After the data was released, the U.S. dollar index showed little volatility.
Since peaking in mid-2022, U.S. inflation has more or less steadily declined. However, average prices are still nearly 20% higher than three years ago, which has been a source of public anger, leading to Trump's victory over Harris in last week's presidential election and returning control of the Senate to the Republicans.
Although price pressures have significantly eased this year, the recent lack of progress suggests that Federal Reserve policymakers will slow the pace of interest rate cuts.
The day before the release of the October producer price report, the Labor Department reported that consumer prices rose 2.6% year-on-year last month, indicating that inflation at the consumer level may be stabilizing after slowing to its lowest level since 2021 in September. However, most economists say they believe inflation will ultimately resume its slowdown.
Inflation has been moving toward the Federal Reserve's year-on-year target of 2%, and the Fed's inflation fighters are sufficiently satisfied with this improvement, having cut the benchmark interest rate twice since September.
The producer price index released on Thursday provides an initial insight into the direction of consumer inflation. Economists also pay attention to it because some of its components, particularly healthcare and financial services, partially constitute the Fed's preferred inflation measure—the Personal Consumption Expenditures (PCE) Index.
Trump's election victory has raised doubts about the future trajectory of inflation and whether the Federal Reserve will continue to cut interest rates.

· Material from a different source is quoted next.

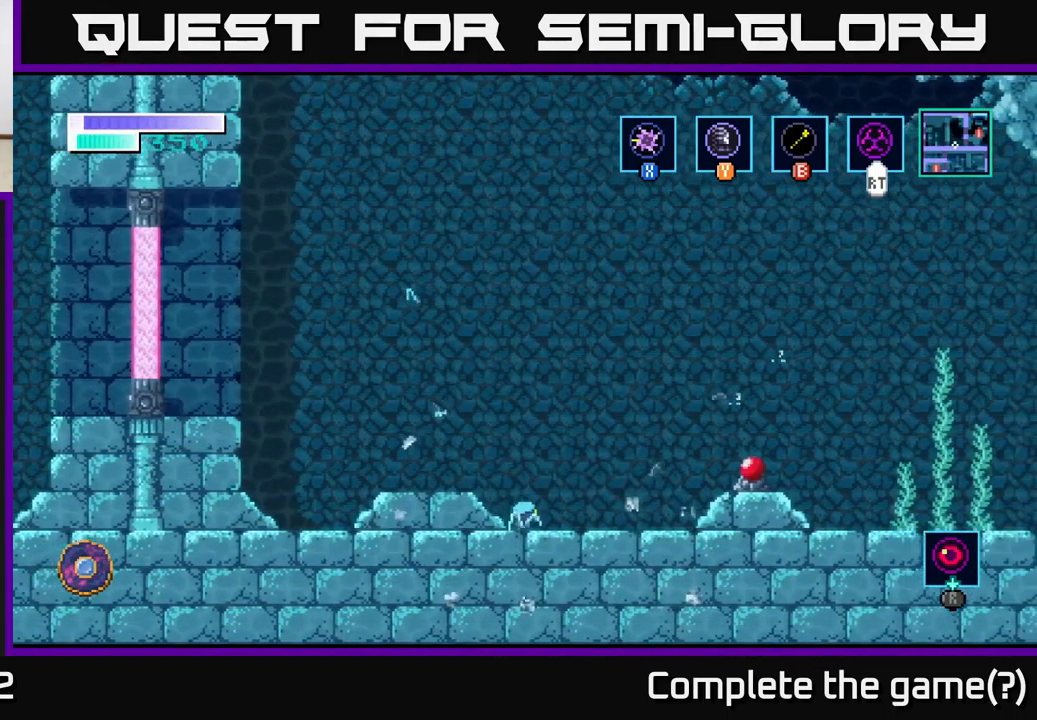
{"buttons": [], "left_stick": "right", "right_stick": "center", "events": [[333, "A", "down"], [383, "A", "up"], [400, "X", "down"], [467, "X", "up"]]}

In September, the Fed nearly declared victory over inflation and significantly lowered the benchmark interest rate by 50 basis points, marking the first rate cut since the pandemic severely impacted the economy in March 2020 Last week, the Federal Reserve announced its second rate cut, which is a more typical reduction of 25 basis points.
Despite Trump's vow to lower inflation, partly by encouraging oil and gas drilling, some of his other campaign promises—imposing hefty tariffs on imported goods and deporting millions of immigrants working illegally in the U.S.—are seen by mainstream economists as a trigger for a resurgence of inflation. Nevertheless, according to the CME Group's FedWatch Tool, Wall Street traders expect an 82% chance of a third rate cut at the Fed's next meeting in December.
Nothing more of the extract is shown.